Retracing yesterdays route we returned to Pleasant Point and the Railway Museum where steam trains run over a 3km line. Ron wanted to see the world’s only Ford Model T Railcar and although it wasn’t operating that Friday morning we found several volunteers working on building a new siding who told us we could go into the shed and look around.
Heading north we came to Geraldine, a small country town with an Irish place name, where we had read there was a Giant Jersey. This was officially recognised by the Guinness Book of Records in 1999 and measures 16ft from wrist to wrist, is 7ft high, has a chest measurement of 120inches and weighs 5.5kg. It is housed in a shop where handcrafted knitwear is made. In another room of the shop is a replica of the Bayeux Tapestry Mosaic depicting the Norman Conquest of 1066. It is made on panels 12 inches high and the overall length is 111 feet. The mosaic is made from one and a half million tiny pieces of spring steel, each 1/96th inch in area and painted with enamel paint.
Geraldine is a nice town on the Inland Scenic Route and it was quite warm as we walked around the shops and visited a church in the square before finding a place for lunch. Returning to SH1 we continued on through Tinwald where there is a Pioneer Village and Railway Museum with restored traction engines. Further along the road we met several old traction engines being driven slowly along obviously for a weekend exhibition.
After a short stop at Rakaia we arrived at Fleur Lodge B&B in the Christchurch suburb of Avonhead at 3.30pm. We had no trouble finding it with the help of the directions from the lady at Fairley but without them I don’t think we would have done very well. The Hostess was very friendly, gave us afternoon tea and talked for two hours! Later we went to the nearby shopping centre and bought Chinese take-away, which we ate at the kitchen bar. We spent the evening re-packing the cases ready for our return home the next day and did well to get everything back into them.
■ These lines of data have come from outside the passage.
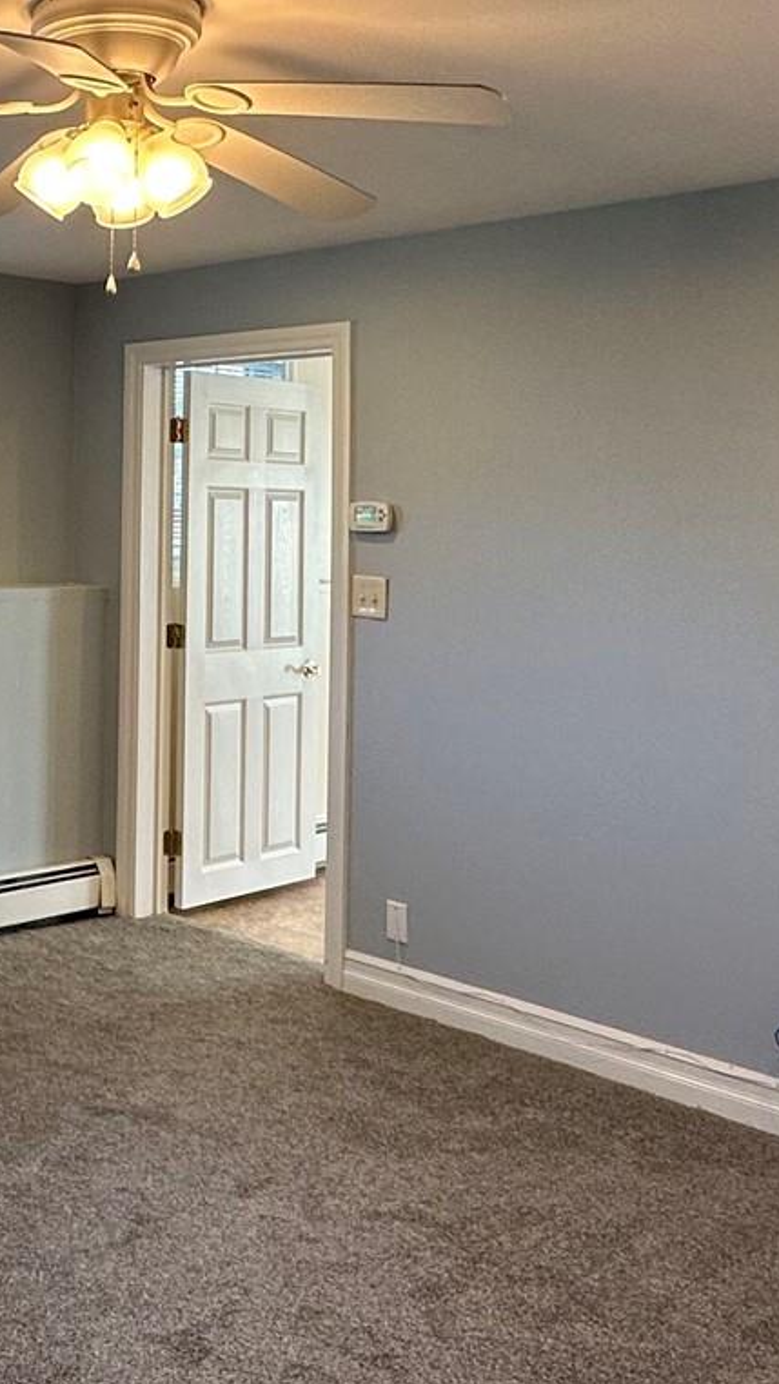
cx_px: -71
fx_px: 1505
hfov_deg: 26.8
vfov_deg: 48.6
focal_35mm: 41
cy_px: 463
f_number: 2.2
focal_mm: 2.22
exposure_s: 1/120
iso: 100
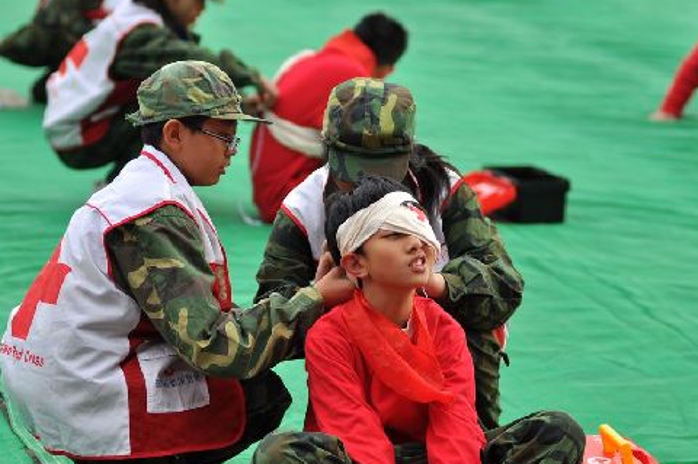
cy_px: 261
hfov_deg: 13.0
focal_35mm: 158
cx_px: 342
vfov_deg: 8.7
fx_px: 3060
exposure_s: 1/160
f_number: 2.8
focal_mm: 92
At 8.45 the next morning we left to drive the 20mins to the Christchurch Airport. We did not have to go through any city so it was very easy and after leaving the car in the Hertz Car Park we checked in our luggage only a few minutes before passengers from two bus tours arrived. We paid the departure tax, changed our money, filled in the customs forms, took the keys to Hertz and were finished by 10am so thought we did well.
This left us plenty of time for morning tea and a look around the shops. We bought placemats which we later collected after we had passed through customs. Our flight left at 11.45 about 15mins late and we had a rough trip. For a while we didn’t think the attendants would be able to serve drinks. We arrived in Brisbane at 1.30pm Australian time (N.Z. 3.30pm) and as we had a five and half hour wait for the flight to Rockhampton we took our time getting through immigration and customs. We left the luggage at the Qantas forwarding desk and took the train to the Domestic Terminal where we sat and watched the planes coming and going for about two hours. A bit different from our rushed changeover when we set off! There is not much to do or see at Brisbane Airport but we walked to the far end and had a drink then went to our departure gate. About 5pm all the storm-warning lights around the tarmac and on each corner of the building started flashing and dark clouds rolled in. Just what we would need to be held up by a storm!
We boarded at 6.45pm and although the trip was a bit rough and there was lightning around we arrived on time at Rockhampton at 8.05.
We were met by Sam and Mavis Vaughan and grandson Matthew and arrived home just after 9pm after a very enjoyable four-week trip to New Zealand.